Epps, a sophisticated business involved in a significant, long-term commercial relationship, had a duty to exercise " ordinary vigilance and attention." Mayo Arcade Corp. v. Bonded Floors Co., 240 Ky. 212, 41 S.W.2d 1104, 1109 (Ky. 1931). The Dealer Agreement specifically provides that a proposed transfer does not " correct any [] deficiency" that may serve as grounds for termination, nor can it " extend the effective date of termination specified in the [Notice of Termination]." [Dealer Agreement, R. 15-3 at § 15.A and 15.C]. Moreover, the Notice of Termination itself expressly states that it provides " formal notice of its intent to terminate the Agreement," and included no indication that the notice was in any way inapplicable. [R. 14-1 at 1]. The plain terms of these long-established, written contract provisions preclude Epps, as a matter of law, from establishing the reasonable reliance prong of its fraud claims. E.g., Rivermont Inn, 113 S.W.3d at 640-41; Govaerts, at *20-21. Epps therefore cannot state a claim for intentional or negligent misrepresentation, nor can it state a claim for fraud by omission, and these claims must be dismissed.

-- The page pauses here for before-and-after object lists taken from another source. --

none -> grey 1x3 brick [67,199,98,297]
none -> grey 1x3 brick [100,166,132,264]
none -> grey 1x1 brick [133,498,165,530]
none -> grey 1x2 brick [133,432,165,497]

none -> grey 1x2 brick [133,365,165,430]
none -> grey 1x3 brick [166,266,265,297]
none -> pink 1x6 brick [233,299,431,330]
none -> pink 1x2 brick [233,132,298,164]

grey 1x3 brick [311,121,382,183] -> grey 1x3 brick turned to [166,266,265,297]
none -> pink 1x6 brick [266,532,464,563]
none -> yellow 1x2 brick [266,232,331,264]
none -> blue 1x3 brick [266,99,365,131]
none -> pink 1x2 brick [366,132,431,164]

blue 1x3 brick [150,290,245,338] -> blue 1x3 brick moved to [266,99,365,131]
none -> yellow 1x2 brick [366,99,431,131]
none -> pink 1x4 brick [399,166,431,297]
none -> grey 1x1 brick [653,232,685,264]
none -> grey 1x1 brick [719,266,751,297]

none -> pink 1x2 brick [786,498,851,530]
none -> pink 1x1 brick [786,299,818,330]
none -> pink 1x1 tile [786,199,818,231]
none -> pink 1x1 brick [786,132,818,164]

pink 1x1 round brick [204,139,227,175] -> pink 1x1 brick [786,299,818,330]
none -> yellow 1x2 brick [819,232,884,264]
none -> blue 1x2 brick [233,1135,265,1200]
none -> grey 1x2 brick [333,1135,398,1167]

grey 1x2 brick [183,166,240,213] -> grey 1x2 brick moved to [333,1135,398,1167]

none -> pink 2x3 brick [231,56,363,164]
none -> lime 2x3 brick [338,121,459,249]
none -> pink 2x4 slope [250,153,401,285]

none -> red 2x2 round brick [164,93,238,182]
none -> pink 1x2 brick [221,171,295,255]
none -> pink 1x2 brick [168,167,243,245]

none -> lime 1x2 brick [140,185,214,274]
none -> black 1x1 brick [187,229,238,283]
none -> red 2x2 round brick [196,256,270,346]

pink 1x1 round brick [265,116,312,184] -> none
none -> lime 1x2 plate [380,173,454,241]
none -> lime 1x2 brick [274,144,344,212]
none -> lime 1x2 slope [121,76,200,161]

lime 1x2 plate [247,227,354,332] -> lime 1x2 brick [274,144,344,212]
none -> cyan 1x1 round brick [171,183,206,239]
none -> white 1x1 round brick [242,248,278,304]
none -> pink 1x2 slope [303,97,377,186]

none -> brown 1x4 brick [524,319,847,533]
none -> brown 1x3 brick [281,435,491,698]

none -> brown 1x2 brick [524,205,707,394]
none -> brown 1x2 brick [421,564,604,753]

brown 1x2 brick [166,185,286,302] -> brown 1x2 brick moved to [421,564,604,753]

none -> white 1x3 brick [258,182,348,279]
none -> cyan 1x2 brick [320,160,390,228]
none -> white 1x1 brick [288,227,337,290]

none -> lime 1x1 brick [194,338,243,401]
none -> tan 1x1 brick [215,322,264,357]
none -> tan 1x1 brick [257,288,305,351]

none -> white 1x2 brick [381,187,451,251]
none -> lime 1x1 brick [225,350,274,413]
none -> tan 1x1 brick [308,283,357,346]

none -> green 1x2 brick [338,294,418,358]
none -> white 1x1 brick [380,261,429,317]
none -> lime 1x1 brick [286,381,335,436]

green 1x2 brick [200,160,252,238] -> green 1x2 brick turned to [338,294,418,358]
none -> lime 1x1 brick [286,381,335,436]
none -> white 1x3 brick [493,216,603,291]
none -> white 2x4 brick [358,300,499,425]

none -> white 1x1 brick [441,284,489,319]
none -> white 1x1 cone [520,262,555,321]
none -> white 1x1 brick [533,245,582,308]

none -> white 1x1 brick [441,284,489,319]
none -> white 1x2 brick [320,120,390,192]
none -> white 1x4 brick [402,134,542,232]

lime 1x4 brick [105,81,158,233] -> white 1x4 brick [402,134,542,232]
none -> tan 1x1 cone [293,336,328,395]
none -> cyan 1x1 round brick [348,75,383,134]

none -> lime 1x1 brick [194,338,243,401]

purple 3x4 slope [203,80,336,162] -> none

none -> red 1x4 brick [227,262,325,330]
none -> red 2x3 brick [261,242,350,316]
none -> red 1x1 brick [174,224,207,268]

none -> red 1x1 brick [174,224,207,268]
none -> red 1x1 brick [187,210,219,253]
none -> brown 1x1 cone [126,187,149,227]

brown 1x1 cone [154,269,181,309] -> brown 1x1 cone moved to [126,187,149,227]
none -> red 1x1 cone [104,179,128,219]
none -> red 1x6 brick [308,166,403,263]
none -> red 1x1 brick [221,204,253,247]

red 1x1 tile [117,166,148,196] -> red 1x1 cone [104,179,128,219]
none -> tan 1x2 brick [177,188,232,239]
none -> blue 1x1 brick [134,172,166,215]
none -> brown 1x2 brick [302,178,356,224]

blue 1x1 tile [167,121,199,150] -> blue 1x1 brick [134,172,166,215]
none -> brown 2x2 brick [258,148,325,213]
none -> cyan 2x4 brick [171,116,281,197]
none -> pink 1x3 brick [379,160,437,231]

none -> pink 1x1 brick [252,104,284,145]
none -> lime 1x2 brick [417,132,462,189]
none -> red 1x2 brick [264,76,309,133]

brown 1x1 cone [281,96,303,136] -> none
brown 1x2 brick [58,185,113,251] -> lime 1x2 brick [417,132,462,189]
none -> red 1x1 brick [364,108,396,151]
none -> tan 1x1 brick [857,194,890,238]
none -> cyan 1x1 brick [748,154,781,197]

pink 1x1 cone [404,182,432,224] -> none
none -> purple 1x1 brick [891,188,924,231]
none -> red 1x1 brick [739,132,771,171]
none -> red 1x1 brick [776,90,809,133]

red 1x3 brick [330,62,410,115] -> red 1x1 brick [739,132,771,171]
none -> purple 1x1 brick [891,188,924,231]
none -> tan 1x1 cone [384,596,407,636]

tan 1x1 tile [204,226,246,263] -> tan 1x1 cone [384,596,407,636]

Accordingly, for the foregoing reasons, it is hereby ORDERED as follows:

1. Defendant Nissan North America's Motion to Dismiss [R. 14] is GRANTED;
2. Plaintiff Epps' claims, except for its claim for breach of post-termination contract terms, are hereby DISMISSED WITH PREJUDICE;
3. Epps' claim for breach of post-termination contract terms is DISMISSED WITHOUT PREDJUDICE;
4. Epps' Motion for Leave to File a Sur-Reply [R. 23] is GRANTED; and
5. In light of this Order and the representations made by Epps in the filing at Docket Entry 19, the initial Motion to Dismiss [R. 5], which was filed prior to the filing of the First Amended Complaint, is DENIED as moot.